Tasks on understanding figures

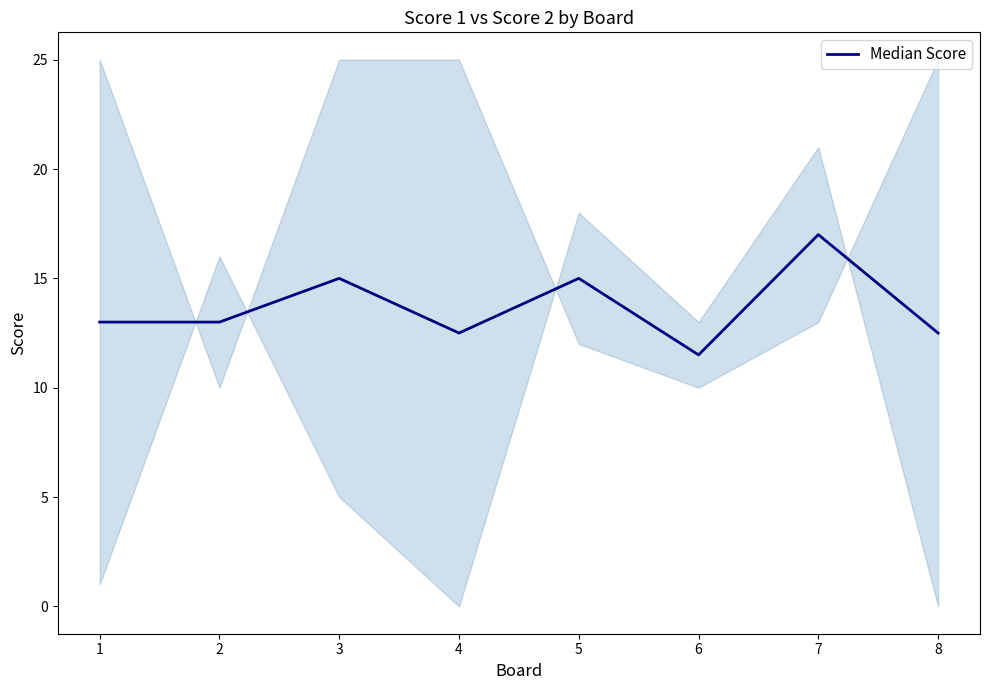

Reading left to right, transcribe all the data shown in this chart.

13.0	13.0	15.0	12.5	15.0	11.5	17.0	12.5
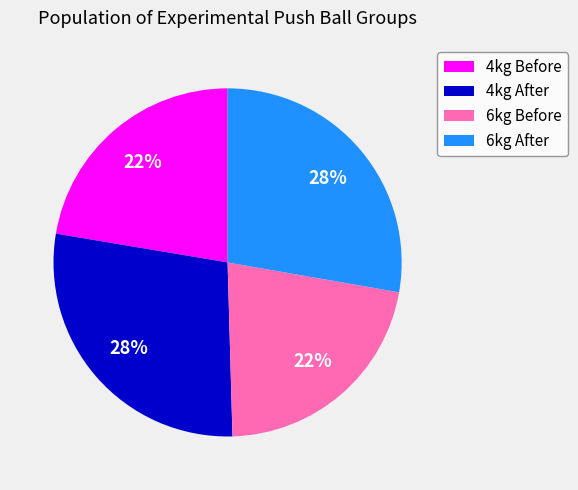

True or false: 4kg Before accounts for 29% of the total.

False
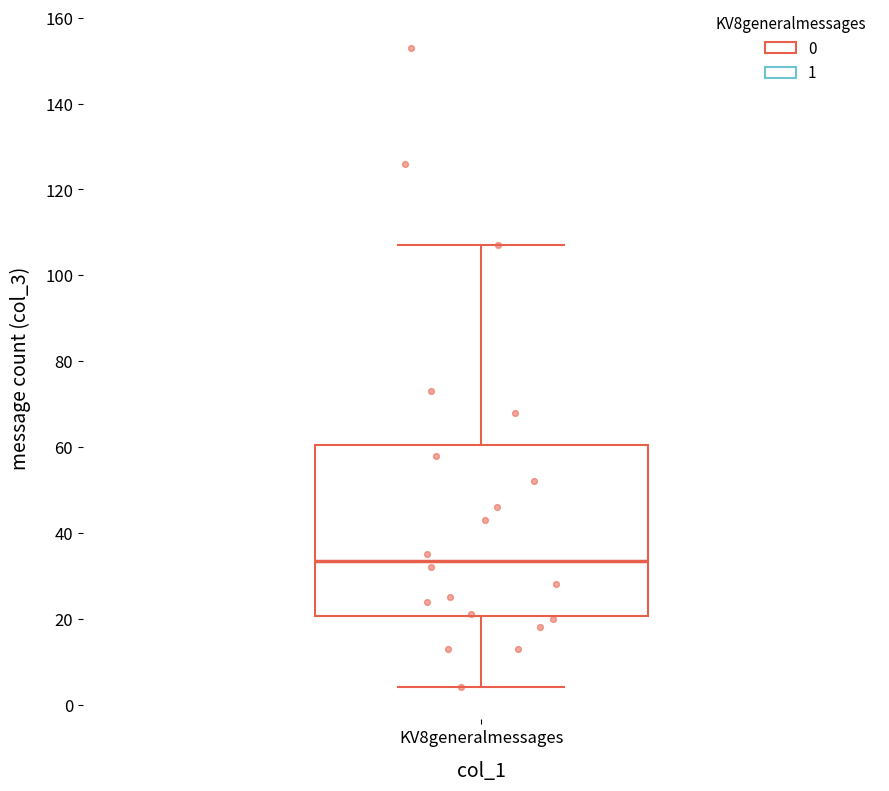

Where is the upper edge of the box for KV8generalmessages on the y-axis? The values are not printed on the chart, so give them approximately, as read against the axis.

60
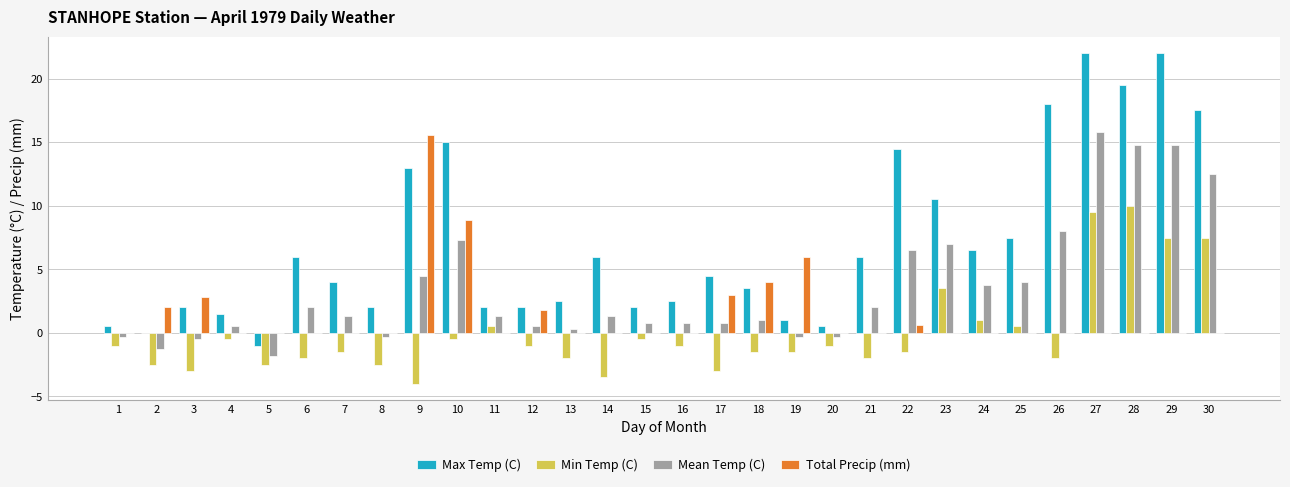

What are all the series names shown in the legend?

Max Temp (C), Min Temp (C), Mean Temp (C), Total Precip (mm)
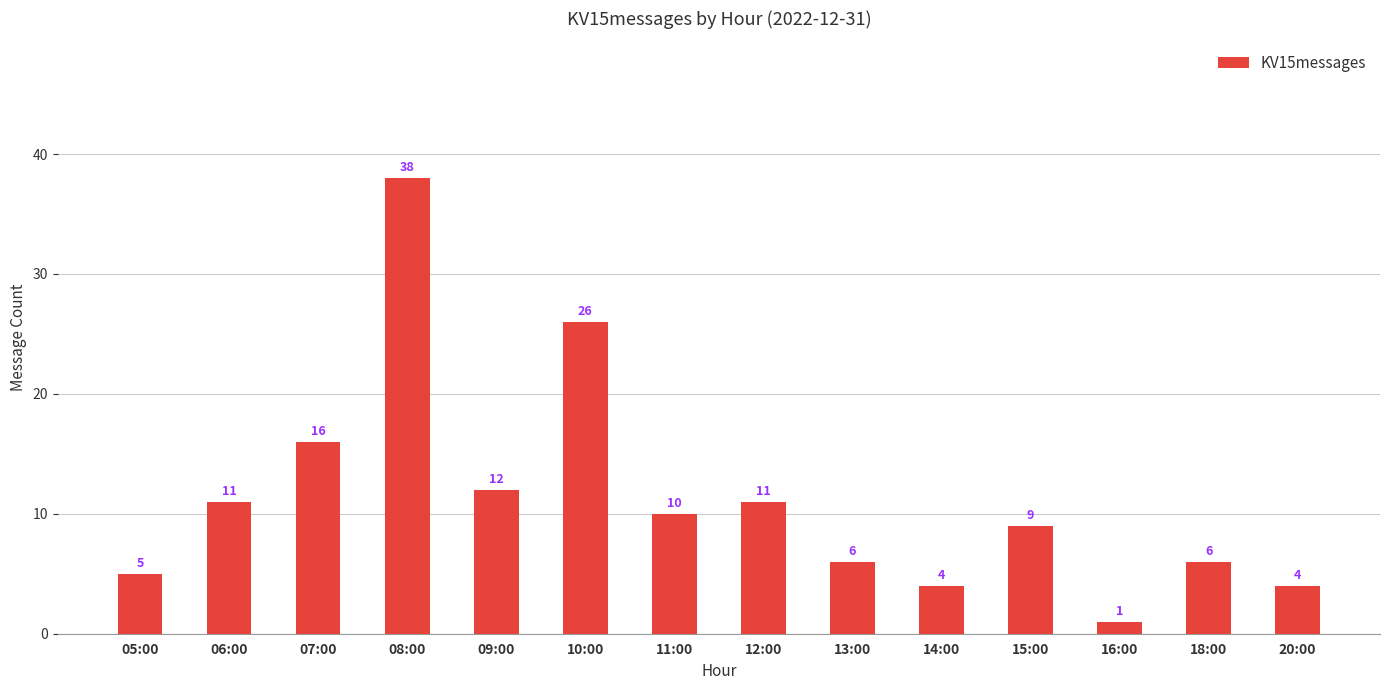

What is the sum of the values at 16:00 and 08:00?

39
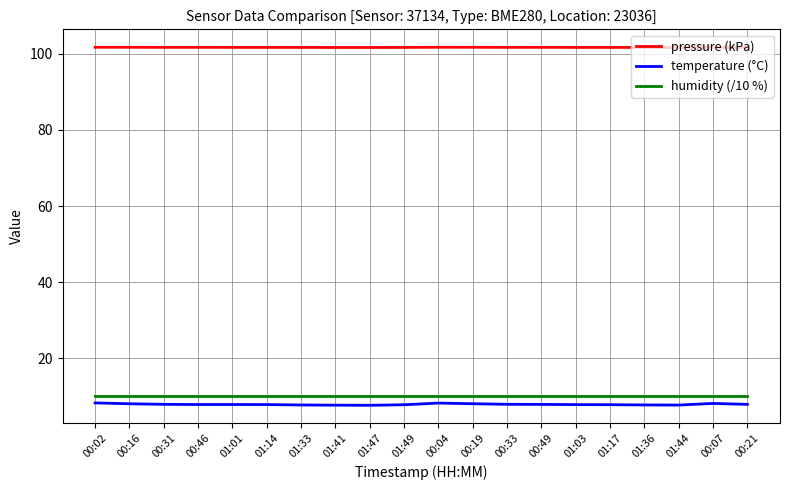

What is the minimum value shown in the chart?

7.7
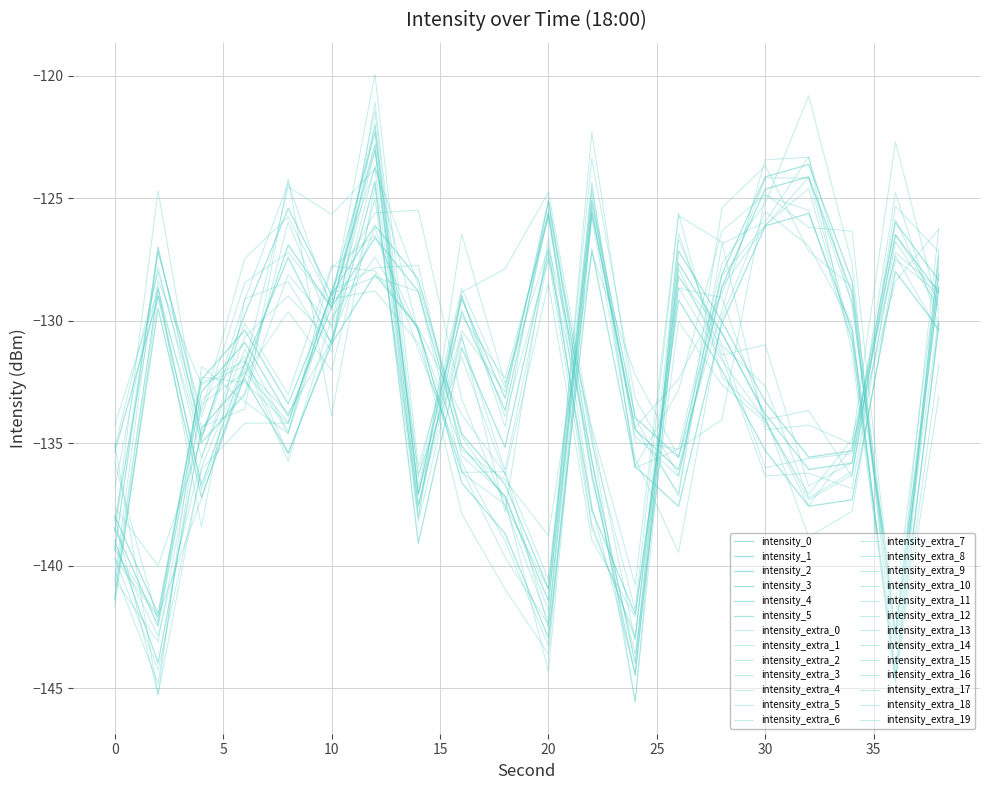

In intensity_2, how many points are higher than both neighbors (excluding endpoints)?

7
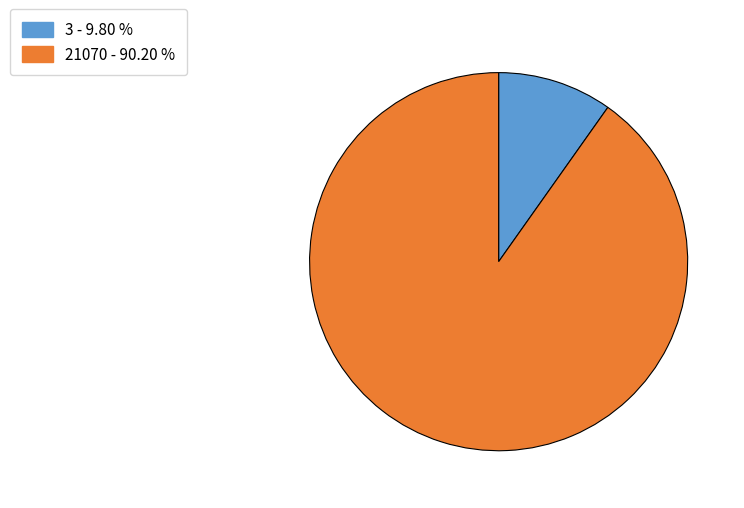

Is the sum of 3 and 21070 greater than half?

Yes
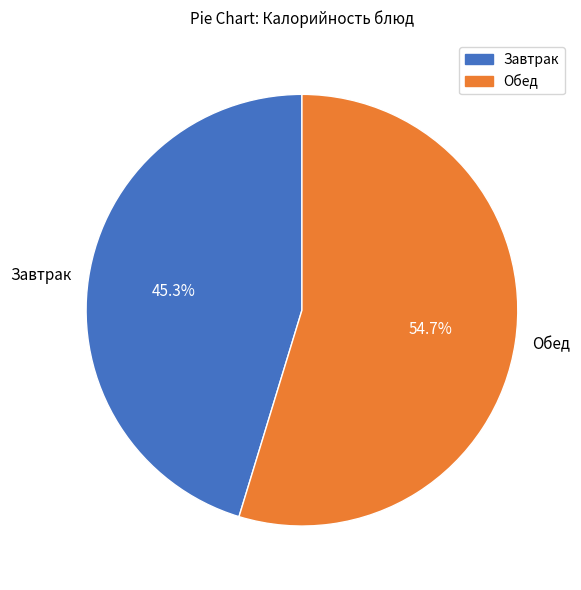

What is the ratio of the value at Завтрак to the value at Обед?

0.8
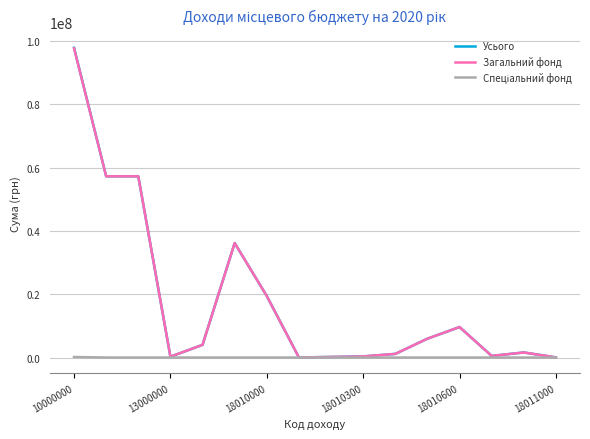

What is the maximum value shown in the chart?

97845900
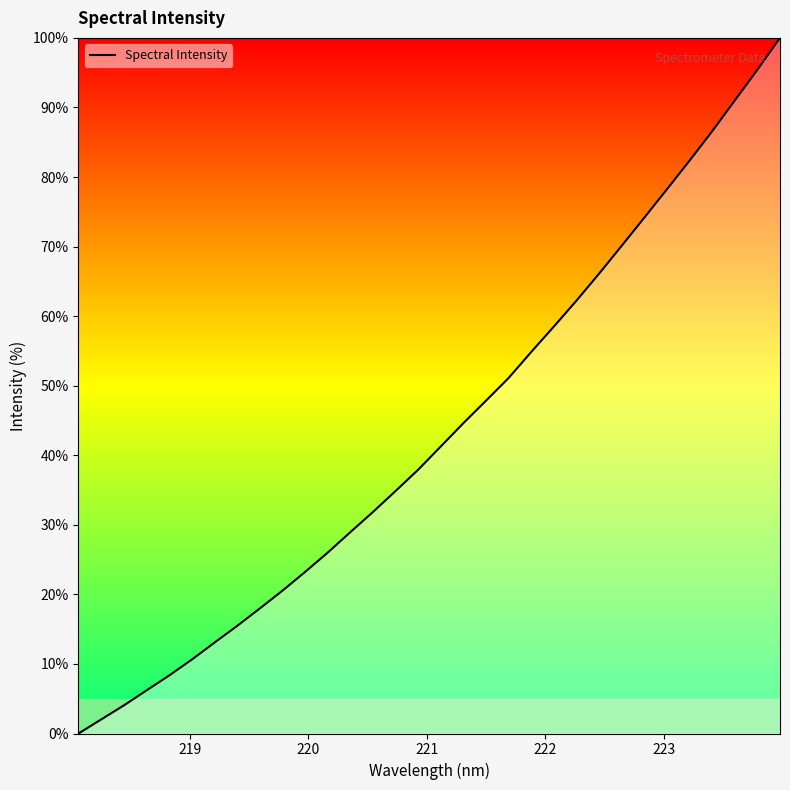

What is the difference between the maximum and minimum values?

100.0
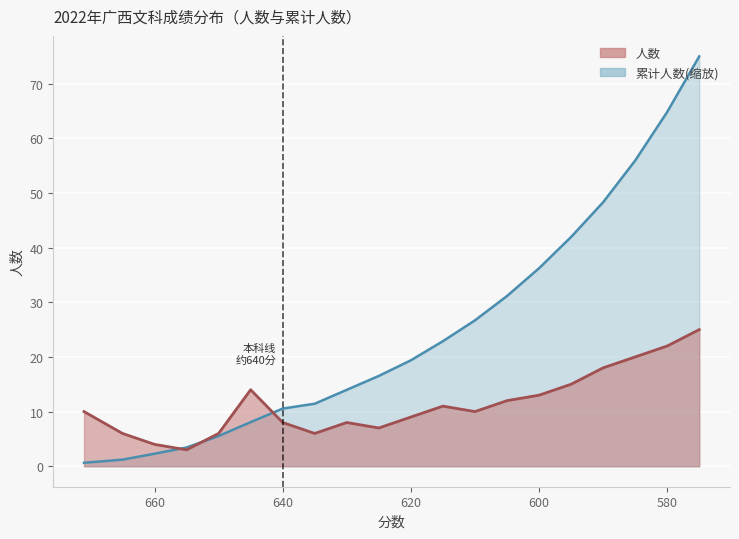

At which category is the sum across all series the highest?

575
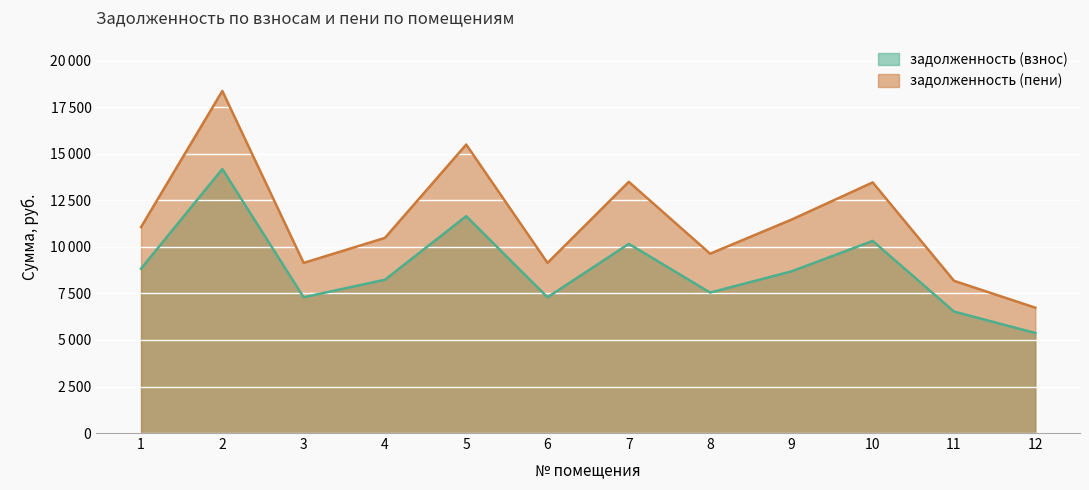

How many interior local peaks does the задолженность (взнос) series have?

4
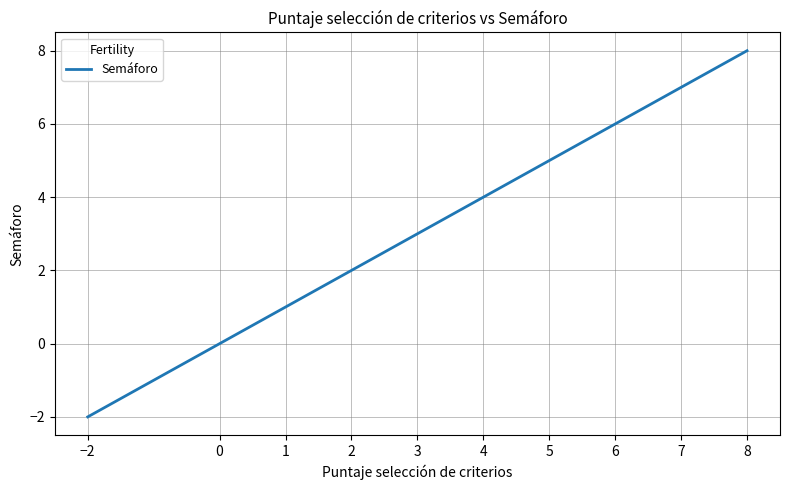

The chart shows a value of -3 at −2. True or false?

False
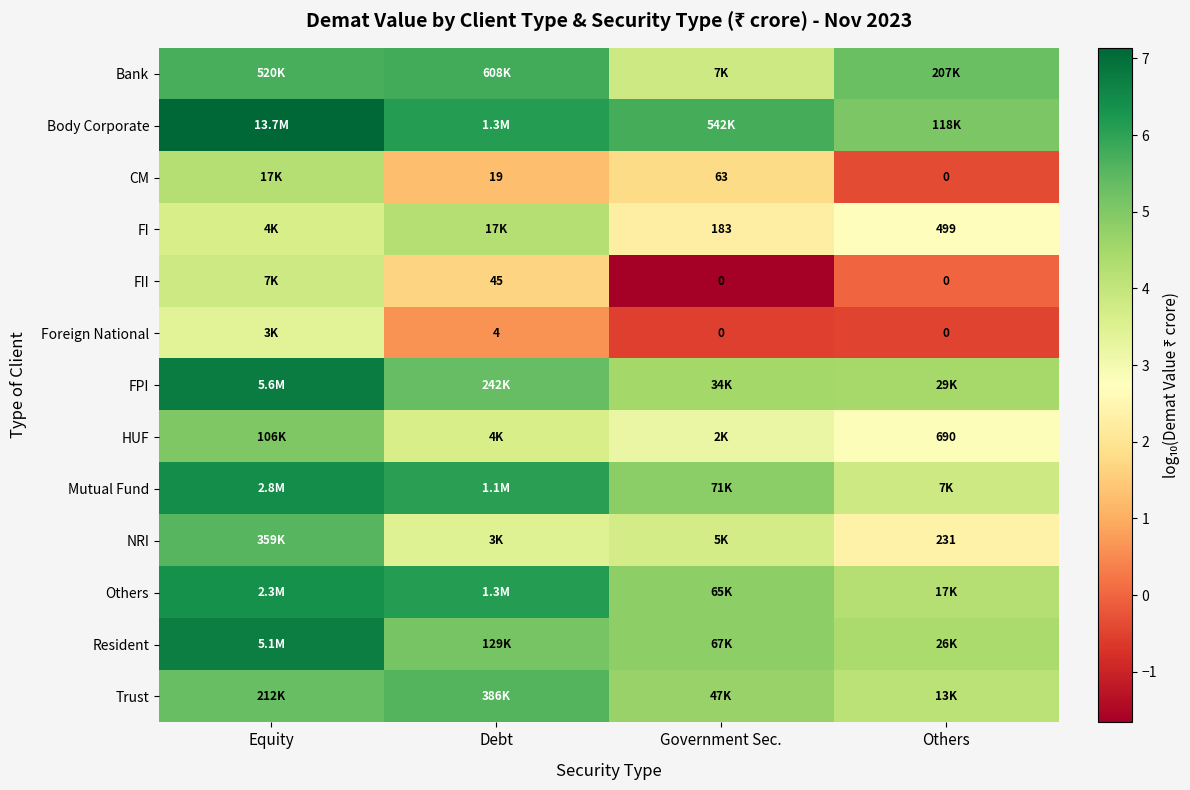

What is the average value of the HUF series?

3.7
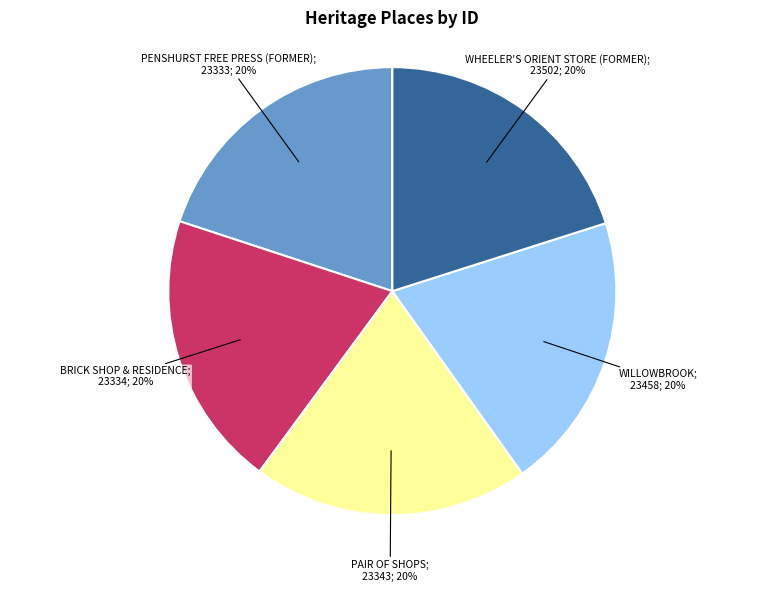

To the nearest percent, what is the average slice percentage?

20%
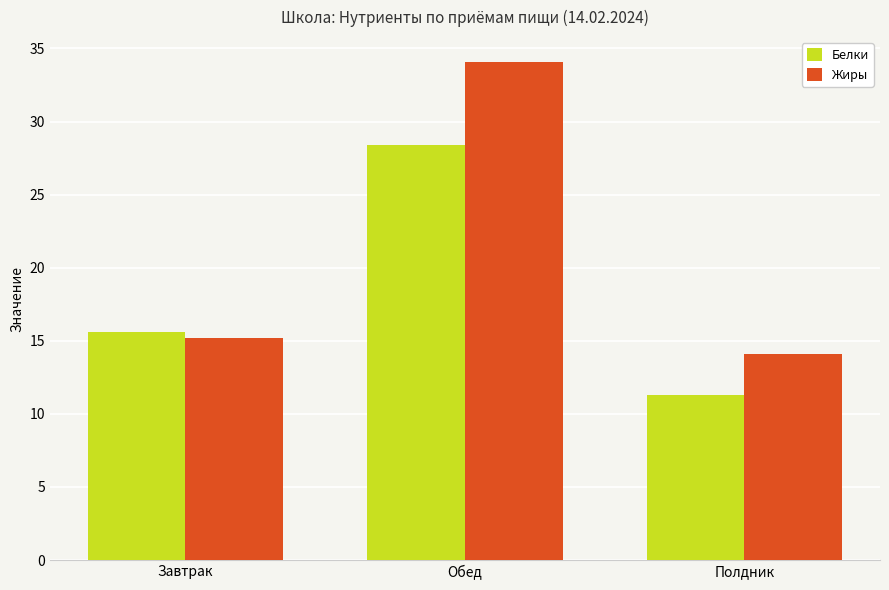

What is the difference between the Жиры values at Полдник and Завтрак?

1.1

- [WHAT THE TASK ASKS]:
Convert every line of the items above into a JSON list of strings, with one string per line. Leave out blank lines and the picture lines.

- [RESPONSE BOX]:
[
  "Reading left to right, transcribe all the data shown in this chart.",
  "13.0\t13.0\t15.0\t12.5\t15.0\t11.5\t17.0\t12.5",
  "True or false: 4kg Before accounts for 29% of the total.",
  "False",
  "Where is the upper edge of the box for KV8generalmessages on the y-axis? The values are not printed on the chart, so give them approximately, as read against the axis.",
  "60",
  "What are all the series names shown in the legend?",
  "Max Temp (C), Min Temp (C), Mean Temp (C), Total Precip (mm)",
  "What is the sum of the values at 16:00 and 08:00?",
  "39",
  "What is the minimum value shown in the chart?",
  "7.7",
  "In intensity_2, how many points are higher than both neighbors (excluding endpoints)?",
  "7",
  "Is the sum of 3 and 21070 greater than half?",
  "Yes",
  "What is the ratio of the value at Завтрак to the value at Обед?",
  "0.8",
  "What is the maximum value shown in the chart?",
  "97845900",
  "What is the difference between the maximum and minimum values?",
  "100.0",
  "At which category is the sum across all series the highest?",
  "575",
  "How many interior local peaks does the задолженность (взнос) series have?",
  "4",
  "The chart shows a value of -3 at −2. True or false?",
  "False",
  "What is the average value of the HUF series?",
  "3.7",
  "To the nearest percent, what is the average slice percentage?",
  "20%",
  "What is the difference between the Жиры values at Полдник and Завтрак?",
  "1.1"
]